A few of Petrish’s main issues are keeping taxes low with less regulations, protecting quality of life and the environment and funding education that allows school choice, he said.

 

Q: Historically, college students report some of the lowest voter turnout rates of all eligible voters. What is the importance of getting more young people informed and keeping them engaged in the political process?

A: “I worked as a Representative for United Brotherhood of Carpenters and Joiners of America, there I worked with many young apprentices who work in trades because college wasn’t for them. No matter what area you go into, we need to instill upon the youth the belief that hard work, determination and vision can get you anywhere in this world.”

 

Alex Ramel is running as a Democrat. Ramel is driven by the idea that it is his responsibility to ensure a safer, better future for his son, according to his website.

He has spent most of his working life behind the scenes helping write legislation, organizing campaigns and building coalitions to fight the worst polluters in the world.

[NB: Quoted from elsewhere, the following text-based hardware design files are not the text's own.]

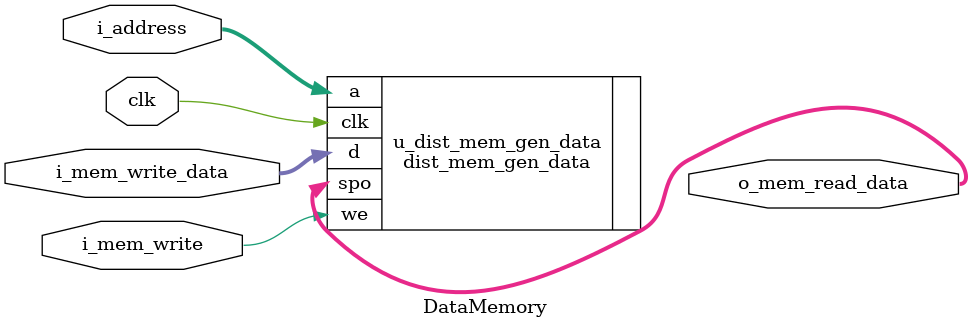
<source format=v>
`timescale 1ns / 1ps
module DataMemory(clk,
                  i_address,
                  i_mem_write_data,
                  i_mem_write,
                  o_mem_read_data);
    
    input clk;
    input i_mem_write;
    input [8:0] i_address;
    input [31:0] i_mem_write_data;
    output [31:0] o_mem_read_data;
    
    dist_mem_gen_data u_dist_mem_gen_data(
    .a(i_address),
    .d(i_mem_write_data),
    .clk(clk),
    .we(i_mem_write),
    .spo(o_mem_read_data)
    );
    
endmodule

</source>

Ramel served as president of the board of Kulshan Community Land Trust where he  worked to make homes affordable for everyone.

Ramel has been endorsed by Skagit Democrats, Washington Housing Alliance Action Fund, Washington Conservation Voters and United Steelworkers.

Ramel’s campaign has received $53,020.81 in contributions. Of that, $46,882.99 have been from individual contributions, $4,068.75 have been from other and $2,069.07 have been self-contributed, according to the Washington State Public Disclosure Committee.

 

Q: Could you give a brief overview of the issues that you are most passionate about and interested in improving for the 40th district?

A: “We are in a housing crisis in Western Washington. Rents are rising, homeownership is out of reach for far too many people, more and more folks in our community are experiencing homelessness. I’ll be a strong advocate for fully funding the Washington Housing Trust Fund.”

“I’ve worked to reduce the pollution that causes climate change for most of my career. But last year I got a renewed wake up call when the worst forest fire season in history in British Columbia covered our community with smoke for more than a week. My son got a respiratory tract infection that took more than a month to heal. I’m running because Washington state can be a national example of bold climate action, implementing clean energy and saying no to new pollution.”

 

Q: Historically, college students report some of the lowest voter turnout rates of all eligible voters. What is the importance of getting more young people informed and keeping them engaged in the political process?
A: For the past five or six years, Western Votes has been a very effective avenue for registering students. But participation in the elections among those registered has still been low. I’m persuaded that part of the solution is to make sure that we are engaging students, at the local level, in issues that directly affect them through avenues like the Bellingham Tenants Union and on issues like university tuition and State Need Grants.”